Because our network is roughly 25% utilized, we expect that throughput may be very high for the first few users who use 0.4.7 on fast circuits with fast 0.4.7 Exits, until the point where most clients have upgraded. At that point, a new equilibrium will be reached in terms of throughput and network utilization.

For this reason, we are holding back on releasing a Tor Browser Stable with congestion control, until enough Exits have upgraded to make the experience more uniform. We hope this will happen by May 31st.

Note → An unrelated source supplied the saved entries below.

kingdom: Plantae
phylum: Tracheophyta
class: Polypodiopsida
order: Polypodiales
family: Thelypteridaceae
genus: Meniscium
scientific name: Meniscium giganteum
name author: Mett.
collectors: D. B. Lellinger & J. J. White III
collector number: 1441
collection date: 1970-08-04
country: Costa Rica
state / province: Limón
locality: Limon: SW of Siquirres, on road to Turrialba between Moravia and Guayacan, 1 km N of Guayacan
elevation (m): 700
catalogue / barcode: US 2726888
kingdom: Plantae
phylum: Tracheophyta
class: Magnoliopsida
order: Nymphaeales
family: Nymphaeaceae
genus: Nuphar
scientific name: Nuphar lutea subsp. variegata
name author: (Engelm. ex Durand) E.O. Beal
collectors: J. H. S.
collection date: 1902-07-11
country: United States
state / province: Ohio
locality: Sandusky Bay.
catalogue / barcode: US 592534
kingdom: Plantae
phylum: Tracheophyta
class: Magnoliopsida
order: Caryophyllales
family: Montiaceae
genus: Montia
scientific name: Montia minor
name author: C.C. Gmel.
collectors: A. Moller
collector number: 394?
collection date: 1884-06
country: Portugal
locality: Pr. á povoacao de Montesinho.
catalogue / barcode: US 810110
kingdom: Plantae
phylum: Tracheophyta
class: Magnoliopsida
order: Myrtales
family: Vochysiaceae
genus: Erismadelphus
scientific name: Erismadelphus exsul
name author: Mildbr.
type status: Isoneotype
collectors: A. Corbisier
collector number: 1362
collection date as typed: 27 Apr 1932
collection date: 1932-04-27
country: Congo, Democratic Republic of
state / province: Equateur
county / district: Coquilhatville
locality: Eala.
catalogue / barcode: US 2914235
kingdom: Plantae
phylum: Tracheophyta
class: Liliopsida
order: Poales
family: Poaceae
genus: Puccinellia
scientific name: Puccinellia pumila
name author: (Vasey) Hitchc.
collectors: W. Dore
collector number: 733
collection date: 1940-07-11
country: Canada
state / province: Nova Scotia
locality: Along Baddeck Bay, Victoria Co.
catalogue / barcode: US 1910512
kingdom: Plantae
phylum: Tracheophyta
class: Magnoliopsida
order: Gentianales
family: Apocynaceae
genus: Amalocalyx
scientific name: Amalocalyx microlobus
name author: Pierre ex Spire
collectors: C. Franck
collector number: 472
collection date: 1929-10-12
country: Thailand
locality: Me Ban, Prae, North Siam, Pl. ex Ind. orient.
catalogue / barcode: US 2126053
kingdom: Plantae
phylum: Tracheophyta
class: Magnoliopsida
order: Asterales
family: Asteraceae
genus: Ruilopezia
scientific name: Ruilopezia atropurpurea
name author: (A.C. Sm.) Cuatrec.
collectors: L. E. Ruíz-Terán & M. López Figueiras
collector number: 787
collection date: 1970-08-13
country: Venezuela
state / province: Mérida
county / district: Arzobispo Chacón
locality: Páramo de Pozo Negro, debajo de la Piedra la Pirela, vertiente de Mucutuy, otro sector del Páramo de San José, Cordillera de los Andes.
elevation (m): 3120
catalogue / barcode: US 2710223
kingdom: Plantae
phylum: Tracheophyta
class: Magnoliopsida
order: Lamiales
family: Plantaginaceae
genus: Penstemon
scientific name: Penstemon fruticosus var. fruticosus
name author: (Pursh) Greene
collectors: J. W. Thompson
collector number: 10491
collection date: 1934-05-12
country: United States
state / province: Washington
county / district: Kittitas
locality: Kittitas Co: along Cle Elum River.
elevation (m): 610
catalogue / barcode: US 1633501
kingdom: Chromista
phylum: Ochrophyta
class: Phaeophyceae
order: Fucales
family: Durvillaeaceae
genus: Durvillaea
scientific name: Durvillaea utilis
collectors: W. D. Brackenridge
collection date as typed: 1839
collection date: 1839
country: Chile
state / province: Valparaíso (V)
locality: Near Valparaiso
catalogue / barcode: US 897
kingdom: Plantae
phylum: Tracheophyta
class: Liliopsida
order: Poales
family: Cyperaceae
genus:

Also for this reason, we won't be upgrading our Tor performance metrics sources to 0.4.7 until enough Exits have upgraded for those measurements to be an accurate reflection of congestion control. So these improvements will not be reflected in our performance metrics until we upgrade those onionperf instances, either.

The Future

The astute reader will note that we rejected datagram transports. However, this does not mean that Tor will never carry UDP traffic. On the contrary, congestion control deployment means that queue delay and latency will be much more stable and predictable. This will enable us to carry UDP without packet drops in the network, and only drop UDP at the edges, when the congestion window becomes full. We are hopeful that this new behavior will match what existing UDP protocols expect, allowing their use over Tor.

This still leaves the problem that very slow Tor relays may become a bottleneck, prohibiting the use of interactive voice and video over UDP while using them in a circuit. To address this problem, we will be examining our Guard and Fast relay bandwidth cutoffs, to avoid giving these flags to relays that are too slow to handle multiple clients at once.

Additionally, in Tor 0.4.8, we will be implementing a traffic splitting mechanism based on a previous Tor research paper called Conflux, with improvements from recent Multipath TCP research. This system is specified in Tor Proposal 329.

Conflux has the ability to rebalance traffic over multiple paths to an Exit relay, optimizing for either throughput, or latency.

With Conflux, Exit relays will become the new the speed limit of Tor, making fast Exits more valuable than ever before!